Dice la Biblia en Mateo 18: 16

“Mas si no te oyere, toma aún contigo a uno o dos, para que en boca de dos o tres testigos conste toda palabra.”

Cristo diseñó un breve, pero efectivo proceso de reconciliación en la comunidad cristiana para resolver ofensas y agravios entre hermanos a fin de dilucidar quien tenía o tiene la razón y luego de pedir que la confrontación sea personal, solicita, en caso de que el ofensor se mantenga en su misma oposición, convocar a uno, dos y hasta tres testigos.

Los testigos son fundamentales para defender la causa de la persona ofendida. Serán quienes sepan en realidad lo que sucede y serán los garantes para deslindar responsabilidades en un desencuentro entre el ofensor y el ofendido y dejarán constancia si el responsable de la falta mantiene su negativa de arrepentimiento.

Jesús sabía perfectamente que la convivencia cristiana no estaría exenta de rispidez y conductas alejadas del amor y compasión y por ello dejó este sabio proceso para ayudar a la iglesia y los involucrados a resolver sus diferencias de tal manera que las ofensas fueran sancionadas y el ofendido recibiera disculpas y otorgara el perdón.

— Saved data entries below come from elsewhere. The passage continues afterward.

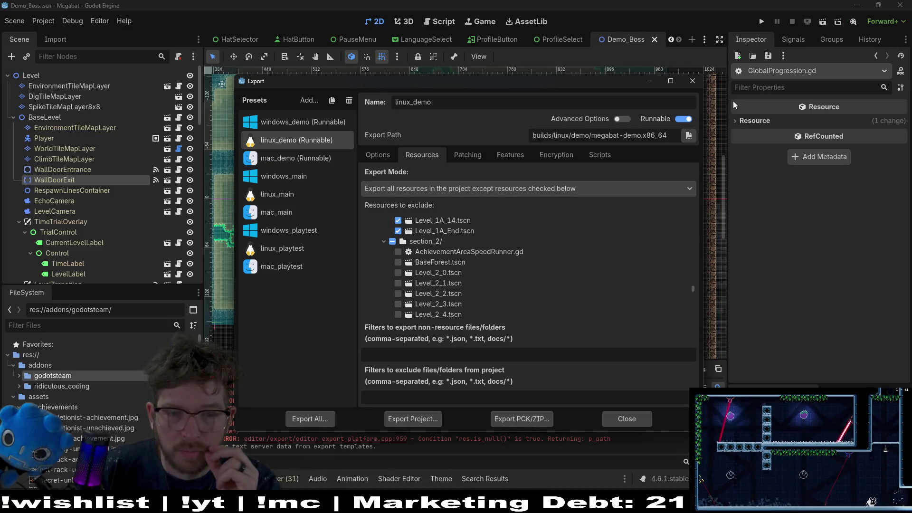
Close the Export window, set Main Feature Tags to skip_intro,playtest, and run the game
{"action": "left_click", "coordinate": [694, 82]}
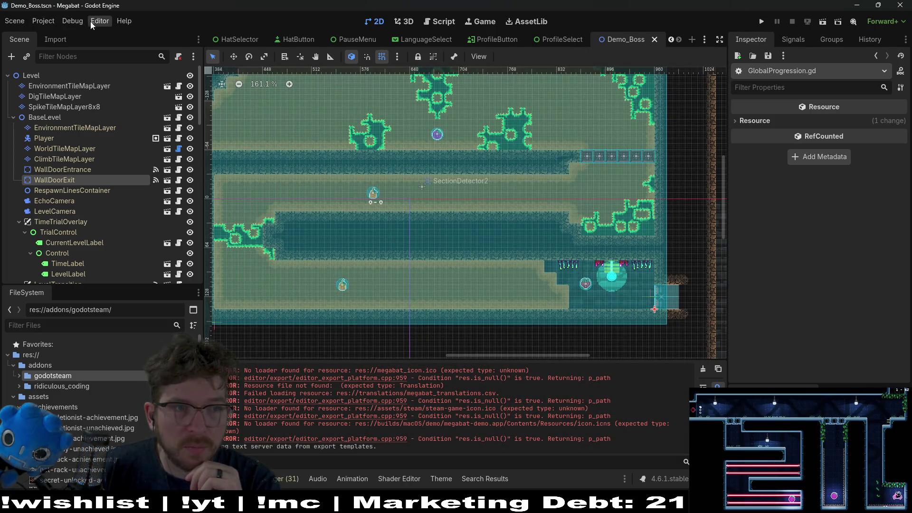
{"action": "left_click", "coordinate": [72, 21]}
{"action": "left_click", "coordinate": [198, 166]}
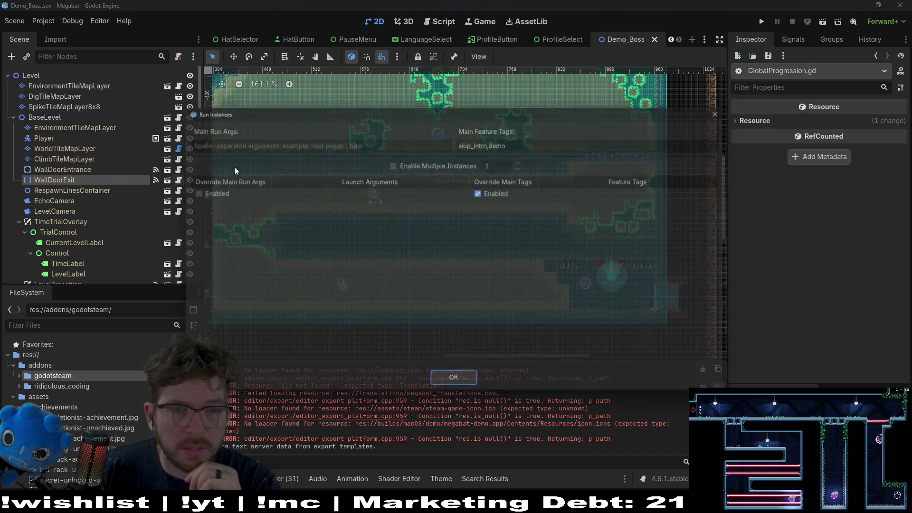
{"action": "type", "text": "playtest"}
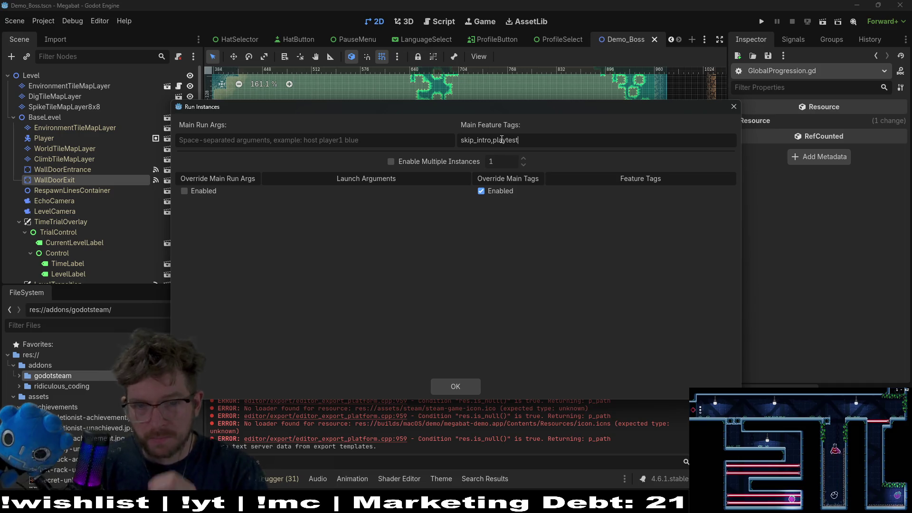
{"action": "left_click", "coordinate": [478, 385]}
{"action": "left_click", "coordinate": [762, 21]}
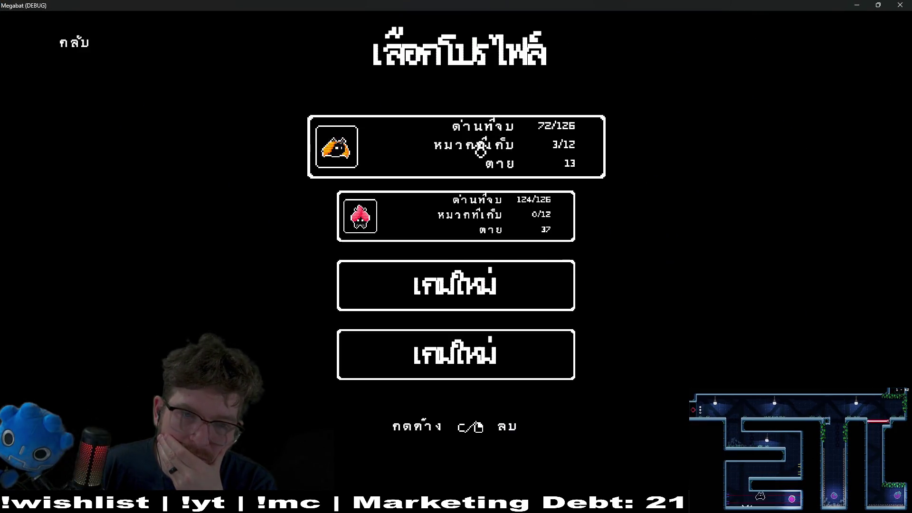
Load the first save profile and start level 31 from the second world's level grid
{"action": "left_click", "coordinate": [481, 148]}
{"action": "key", "text": "Left"}
{"action": "key", "text": "Right"}
{"action": "key", "text": "Left"}
{"action": "key", "text": "Right"}
{"action": "key", "text": "Return"}
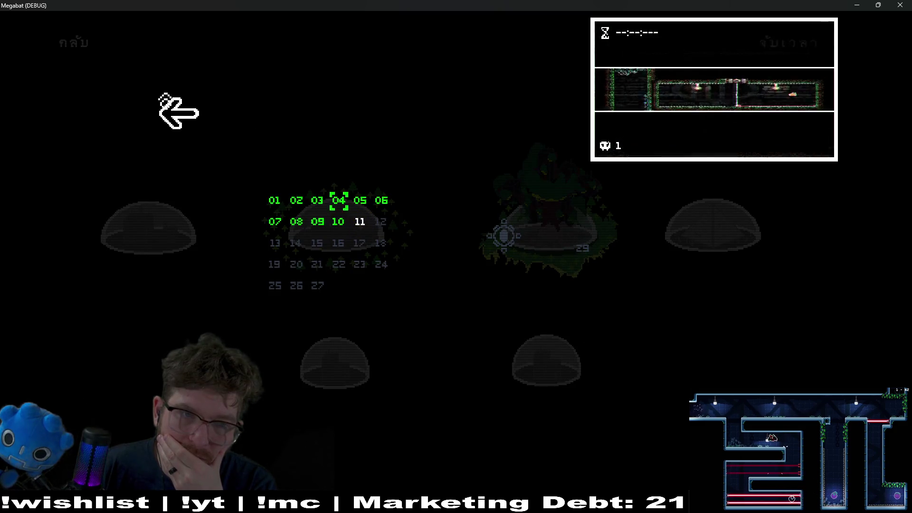
{"action": "left_click", "coordinate": [184, 136]}
{"action": "left_click", "coordinate": [362, 266]}
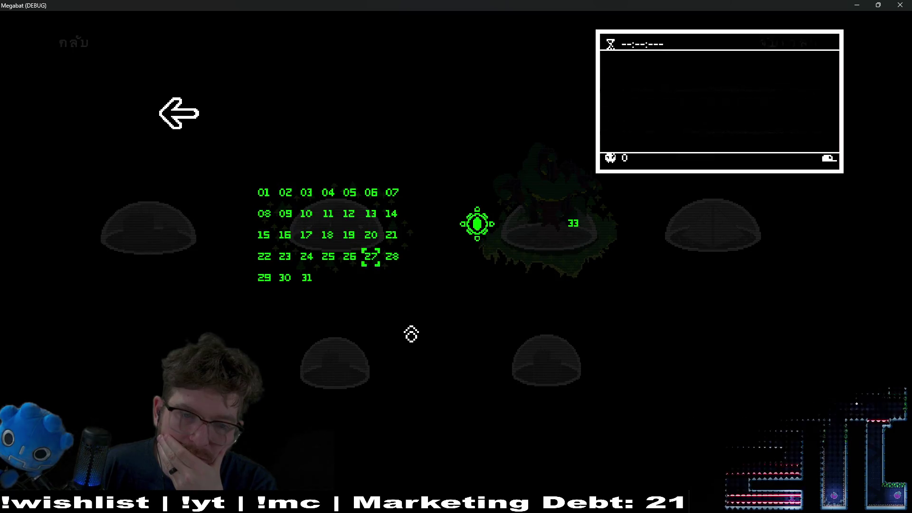
{"action": "left_click", "coordinate": [315, 280]}
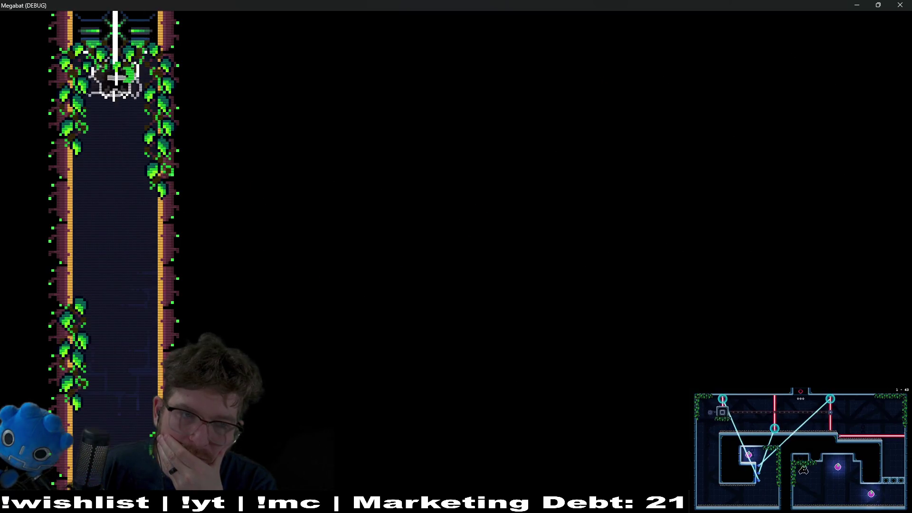
Play level 31 briefly, flying right into the next room, then exit from the pause menu
{"action": "key", "text": "Escape"}
{"action": "key", "text": "Escape"}
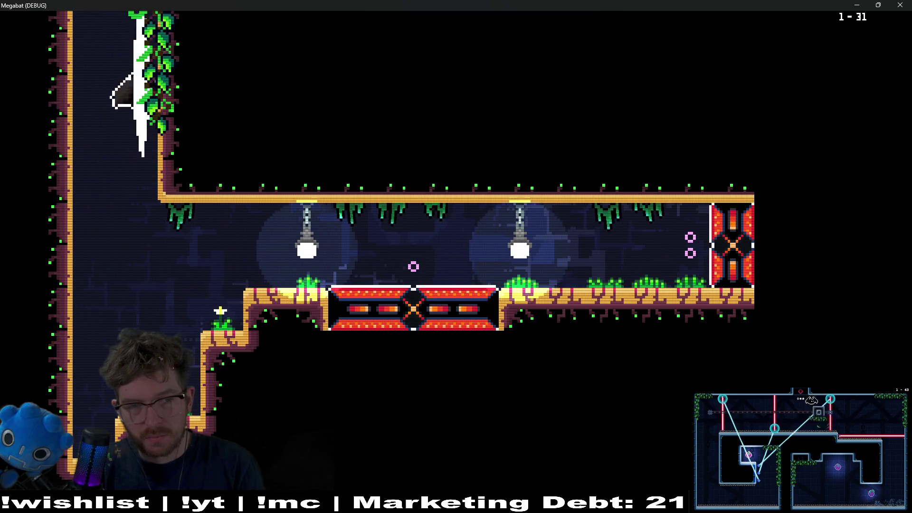
{"action": "key", "text": "Right"}
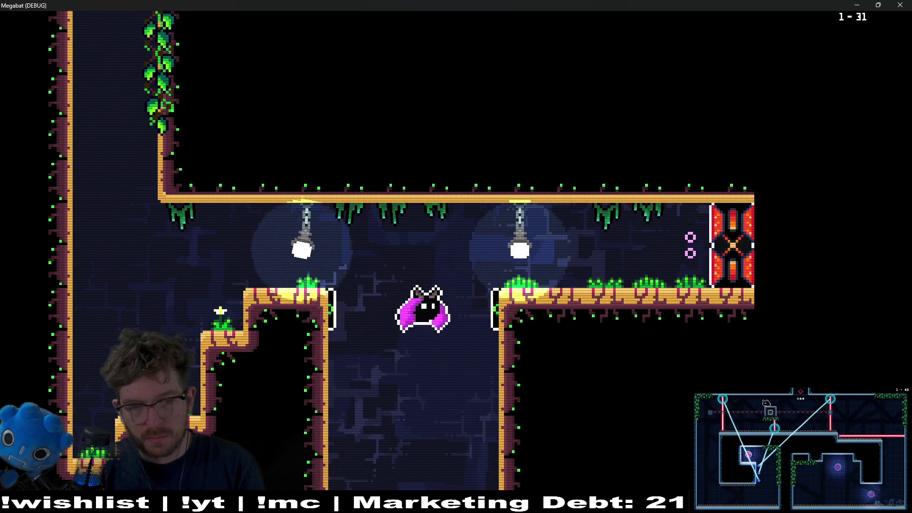
{"action": "key", "text": "Escape"}
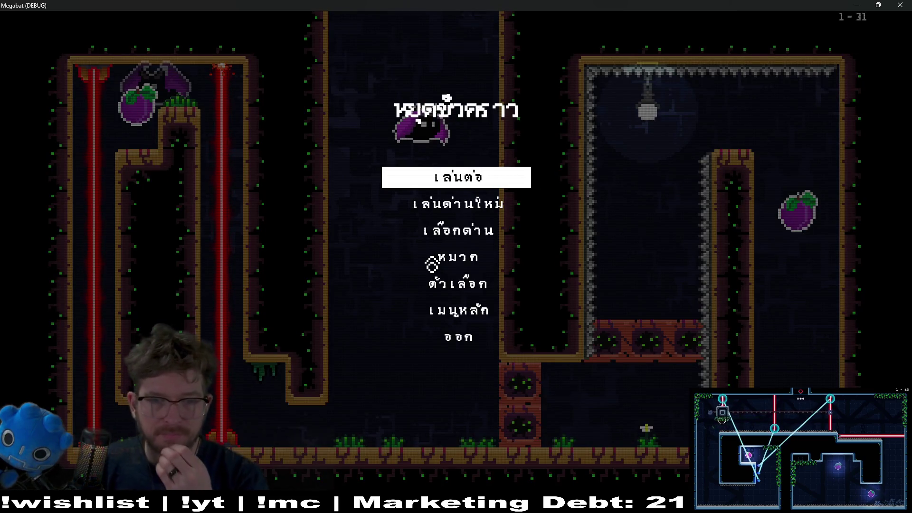
{"action": "left_click", "coordinate": [481, 346]}
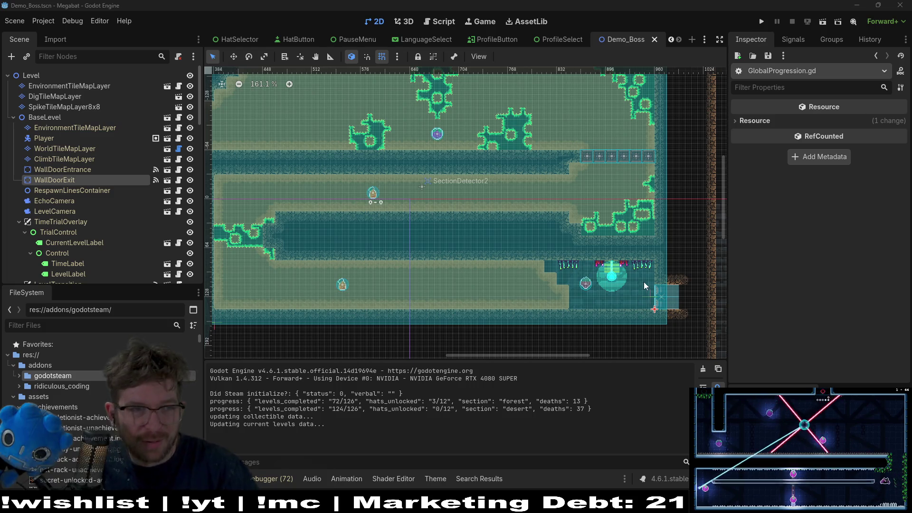
Paint a DesertOvergrowth tile at cell (56,8) on the EnvironmentTileMapLayer
{"action": "left_click", "coordinate": [59, 129]}
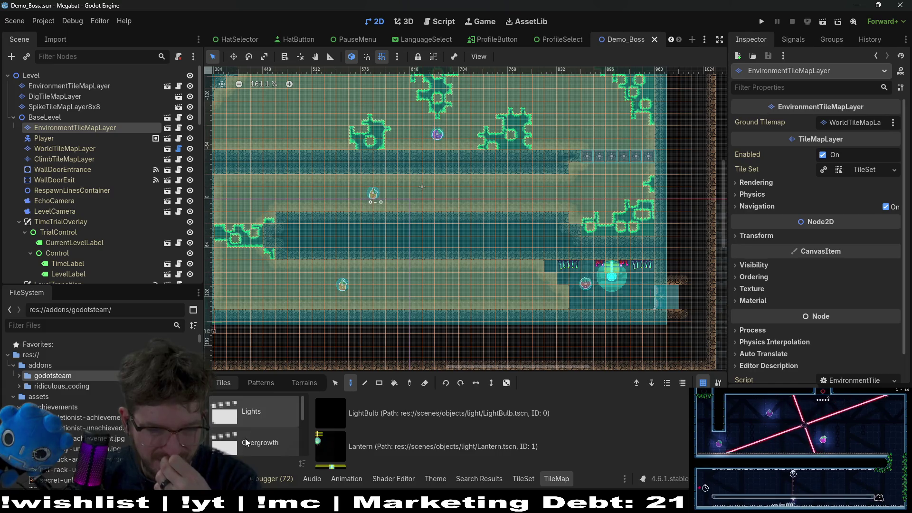
{"action": "left_click", "coordinate": [246, 442]}
{"action": "left_click", "coordinate": [407, 419]}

En el fondo lo que buscaba Cristo era sanar tanto al ofendido como el ofensor y a la vez dejar un testimonio a favor de éste en caso de que quien causó el agravio se atrincherará en su conducta y no tuviera la intención de reconocer que había obrado mal y había dañado a su hermano en Cristo.

Pero el Señor conocía y conoce la naturaleza humana y sabe que hay personas que a veces por alguna razón desconocida se montan en su posición y bajo ninguna circunstancia acceden a humillarse ante los demás por el mal que hicieron. A ellos justamente está dirigida esta solicitud de llevar hasta tres testigos para dejar en claro su falta de amor.

Ante una grave ofensa no se debe dejar pasar por alto de ningún modo. Cristo estableció este mecanismo legal para sancionar a quien en lugar de deponer su actitud se mantiene rijoso y altivo con quien ofendió con sus palabras o con sus hechos. El culpable tiene una segunda oportunidad de arrepentimiento antes de ser condenado.